▶ Exercise directions
Recast every line of the material below as a numbered list, one item per line, skipping the blank lines. Omit the pictures from your answer.

─── Data supplied

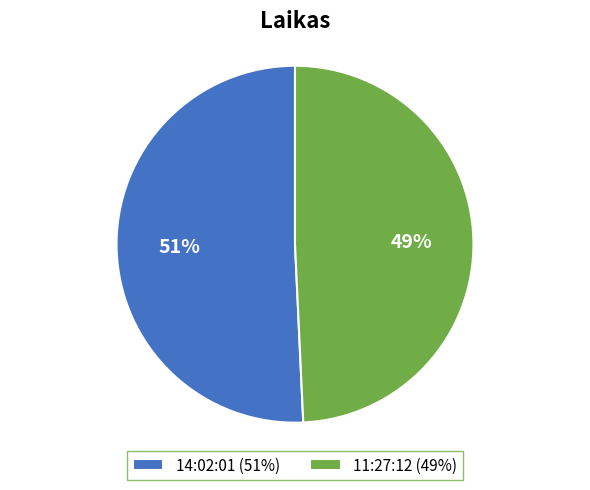

Is it true that 14:02:01 is 51% of the pie?

True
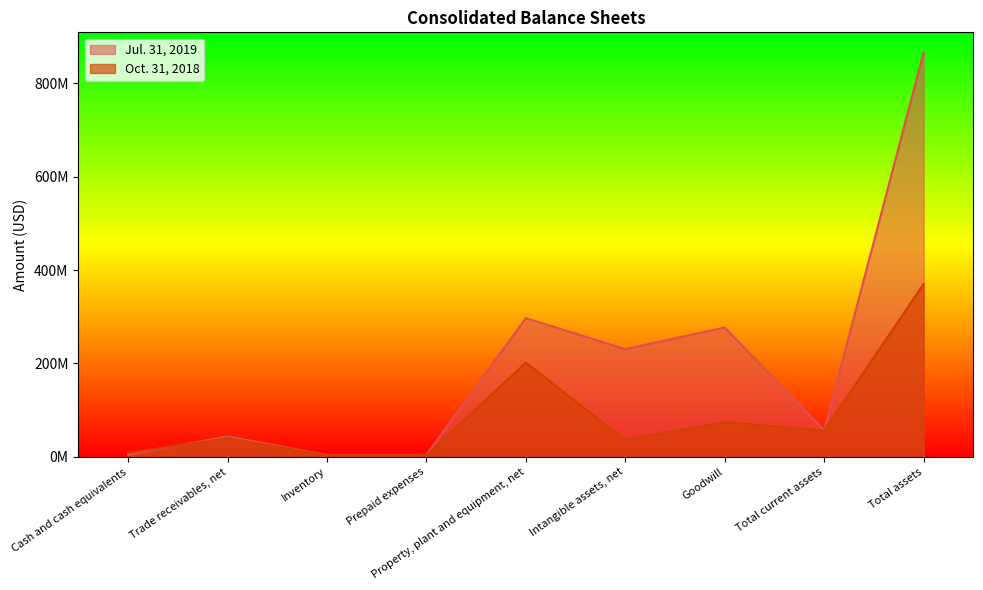

True or false: Jul. 31, 2019 and Oct. 31, 2018 cross at least once.

True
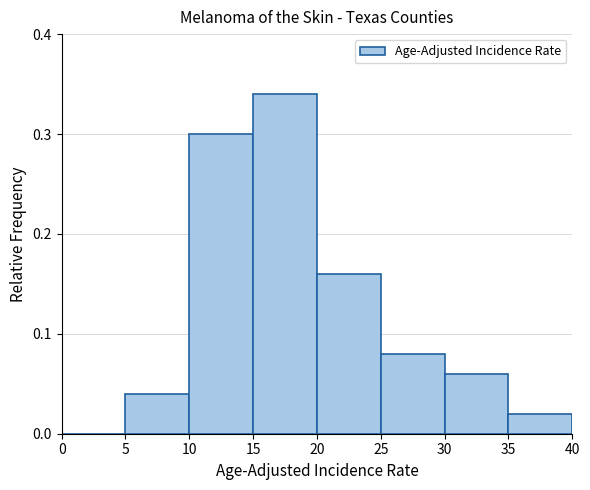

Which range on the x-axis has the tallest bar?

15 to 20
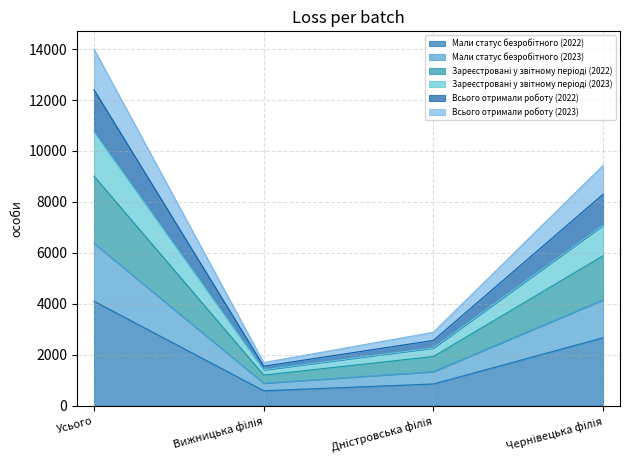

What is the total value across all series at Усього?

13999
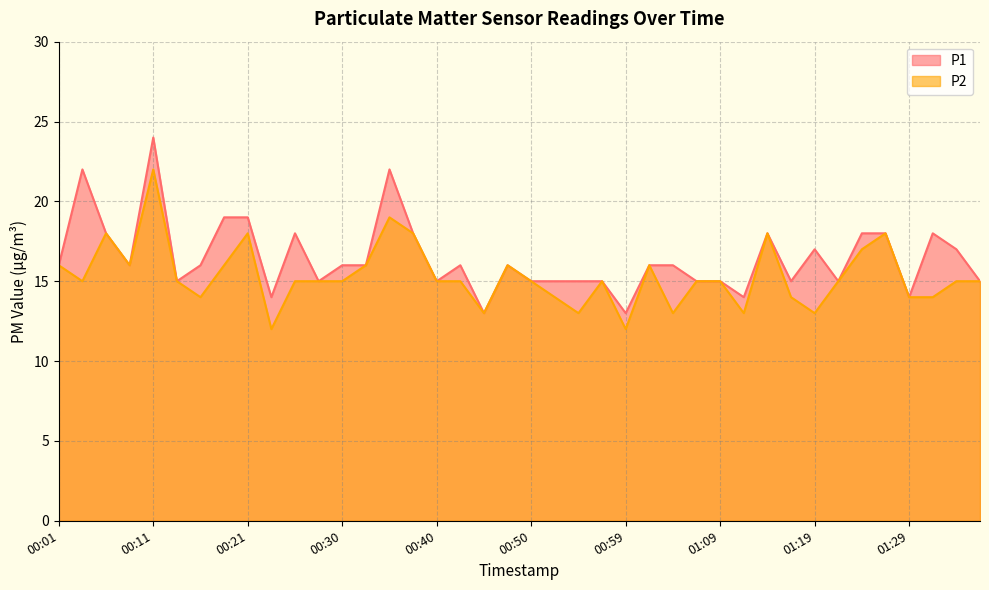

Which series has the largest total across all categories?

P1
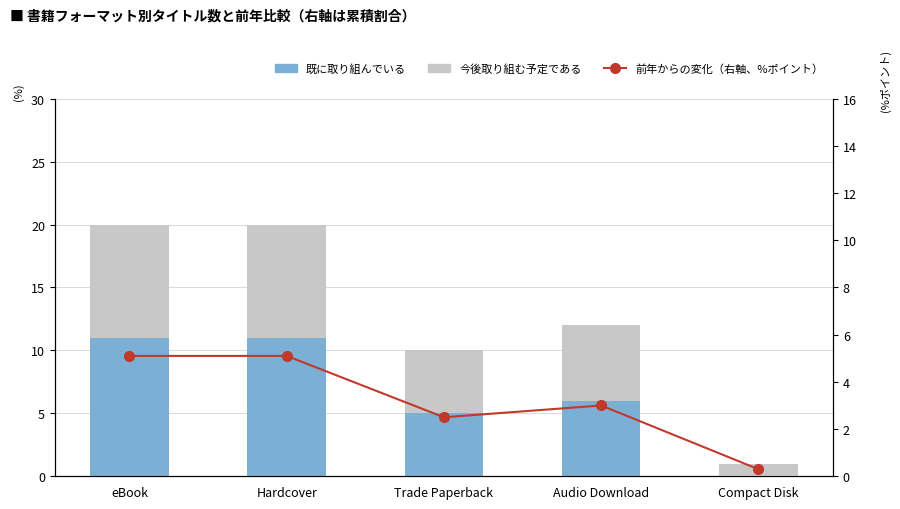

The value of 今後取り組む予定である at Trade Paperback is 6.8. True or false?

False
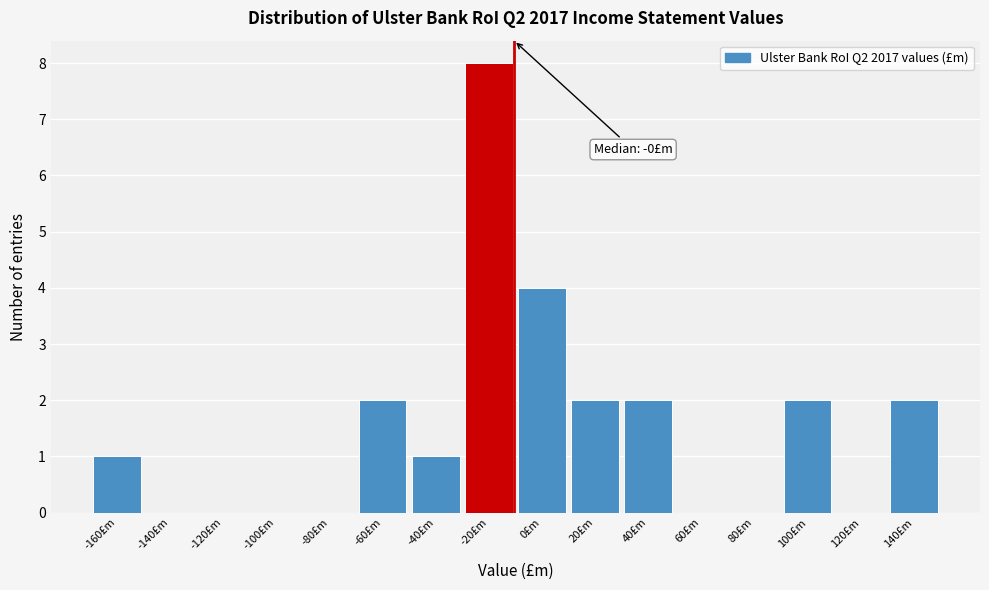

Reading left to right, transcribe all the data shown in this chart.

-160£m=1	-140£m=0	-120£m=0	-100£m=0	-80£m=0	-60£m=2	-40£m=1	-20£m=8	0£m=4	20£m=2	40£m=2	60£m=0	80£m=0	100£m=2	120£m=0	140£m=2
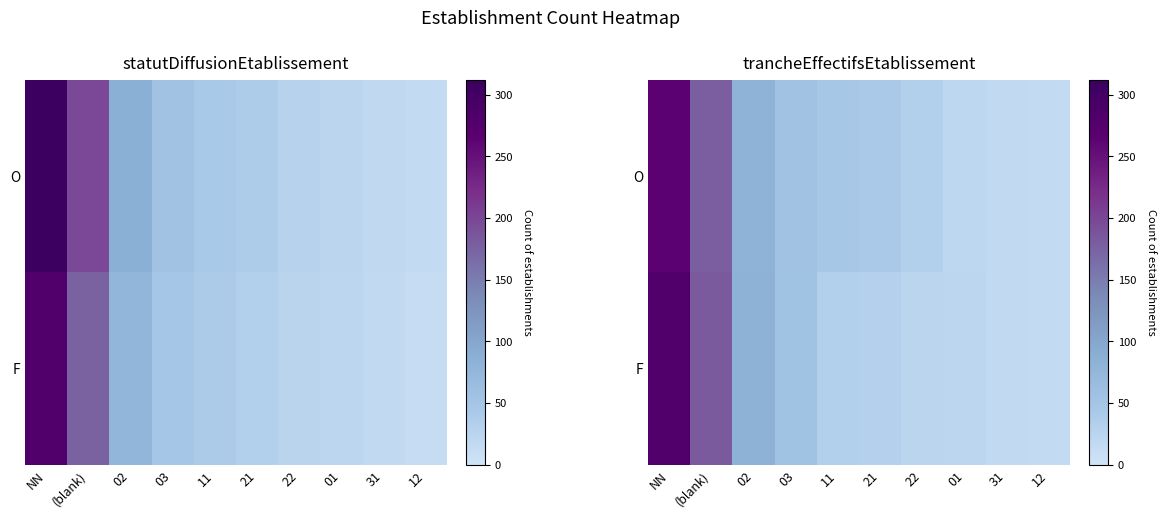

Rank the series by their average value, from lowest to highest.

F, O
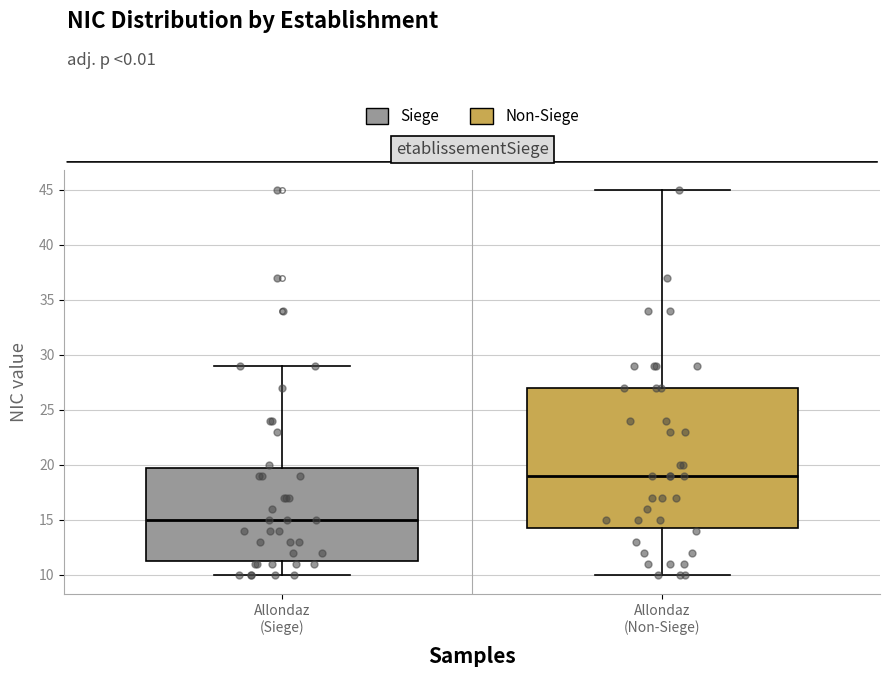

Reading left to right, read every box against the y-axis: the position of its median line, the range the box covers, and the ends of its whiskers. The values are not printed on the chart, so give them approximately, as read against the axis.

Allondaz (Siege): median 15.0, box 11.5 to 20.0, whiskers 10.0 to 29.0
Allondaz (Non-Siege): median 19.0, box 14.5 to 27.0, whiskers 10.0 to 45.0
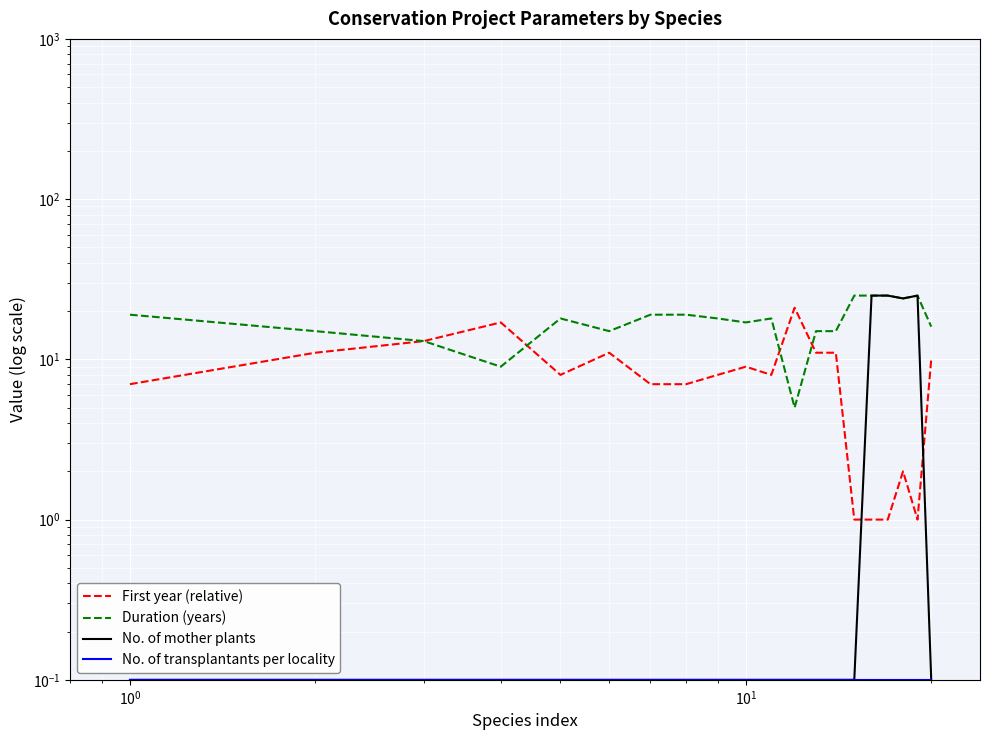

What is the value of the First year (relative) point at the 10th from the left?

9.0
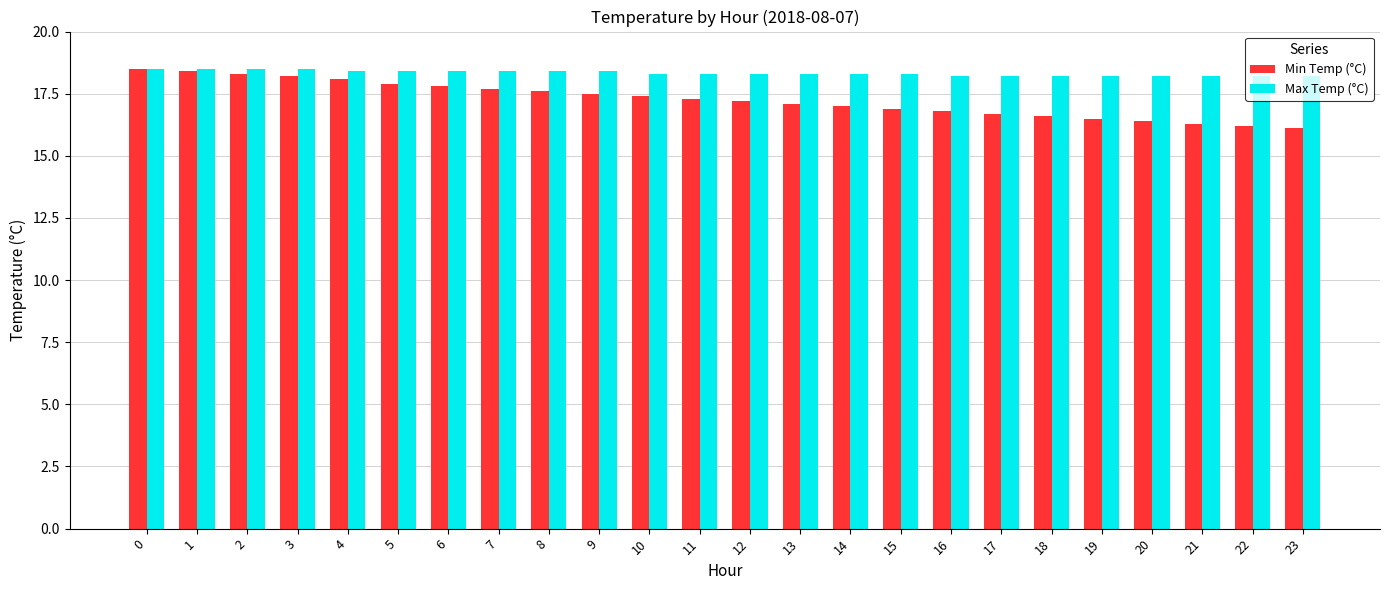

Read the Max Temp (°C) value at 1.

18.5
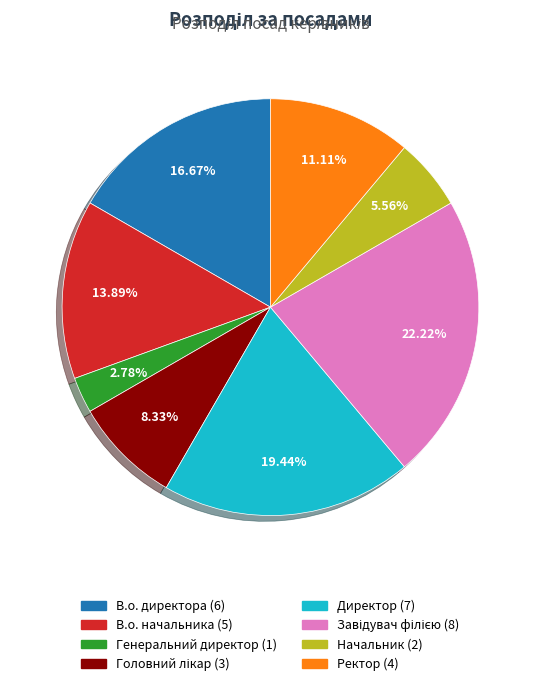

What is the smallest slice in the pie chart?

Генеральний директор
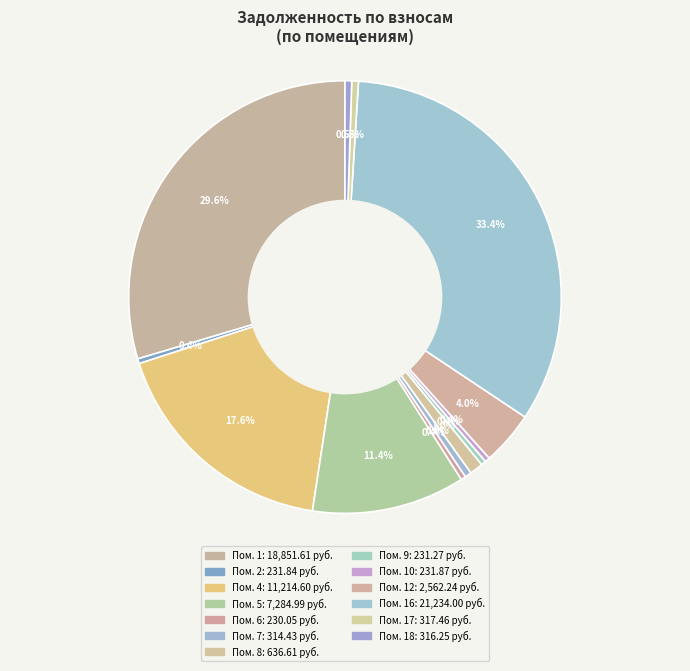

How many segments does this pie chart have?

13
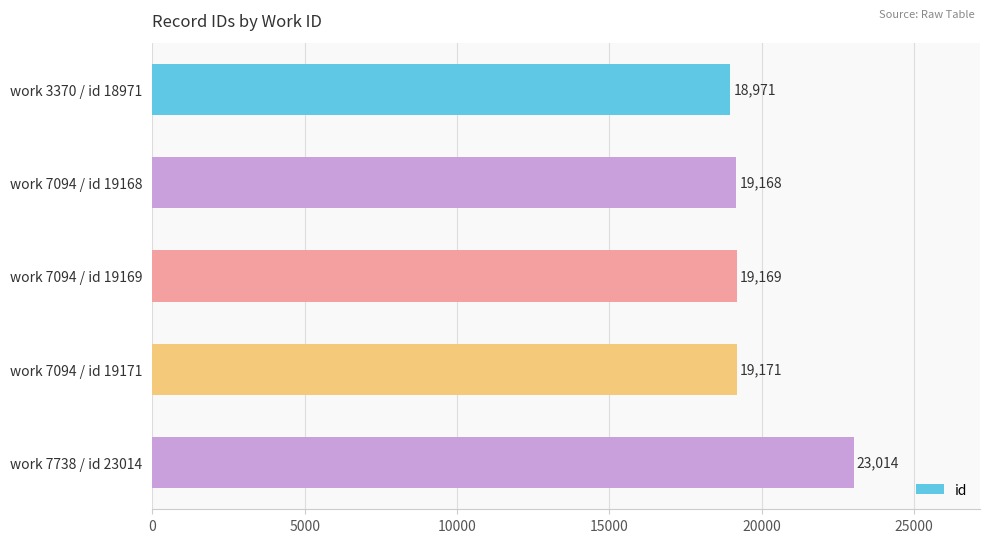

At which label is the value closest to 20992?

work 7094 / id 19171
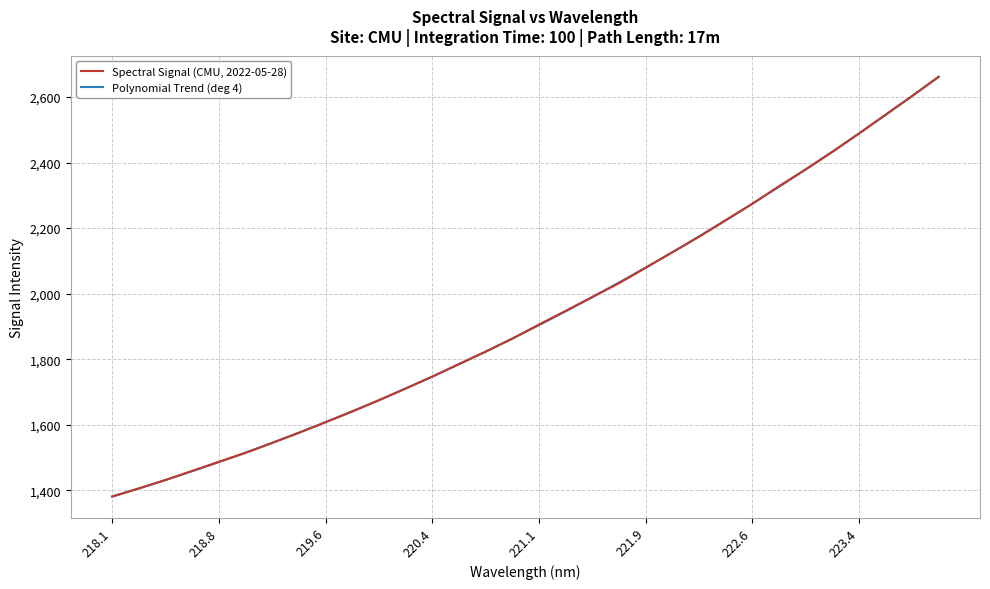

Rank the series by their average value, from highest to lowest.

Spectral Signal (CMU, 2022-05-28), Polynomial Trend (deg 4)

──────

▶ Answer below
1. Is it true that 14:02:01 is 51% of the pie?
2. True
3. True or false: Jul. 31, 2019 and Oct. 31, 2018 cross at least once.
4. True
5. Which range on the x-axis has the tallest bar?
6. 15 to 20
7. What is the total value across all series at Усього?
8. 13999
9. Which series has the largest total across all categories?
10. P1
11. The value of 今後取り組む予定である at Trade Paperback is 6.8. True or false?
12. False
13. Reading left to right, transcribe all the data shown in this chart.
14. -160£m=1	-140£m=0	-120£m=0	-100£m=0	-80£m=0	-60£m=2	-40£m=1	-20£m=8	0£m=4	20£m=2	40£m=2	60£m=0	80£m=0	100£m=2	120£m=0	140£m=2
15. Rank the series by their average value, from lowest to highest.
16. F, O
17. Reading left to right, read every box against the y-axis: the position of its median line, the range the box covers, and the ends of its whiskers. The values are not printed on the chart, so give them approximately, as read against the axis.
18. Allondaz (Siege): median 15.0, box 11.5 to 20.0, whiskers 10.0 to 29.0
19. Allondaz (Non-Siege): median 19.0, box 14.5 to 27.0, whiskers 10.0 to 45.0
20. What is the value of the First year (relative) point at the 10th from the left?
21. 9.0
22. Read the Max Temp (°C) value at 1.
23. 18.5
24. What is the smallest slice in the pie chart?
25. Генеральний директор
26. How many segments does this pie chart have?
27. 13
28. At which label is the value closest to 20992?
29. work 7094 / id 19171
30. Rank the series by their average value, from highest to lowest.
31. Spectral Signal (CMU, 2022-05-28), Polynomial Trend (deg 4)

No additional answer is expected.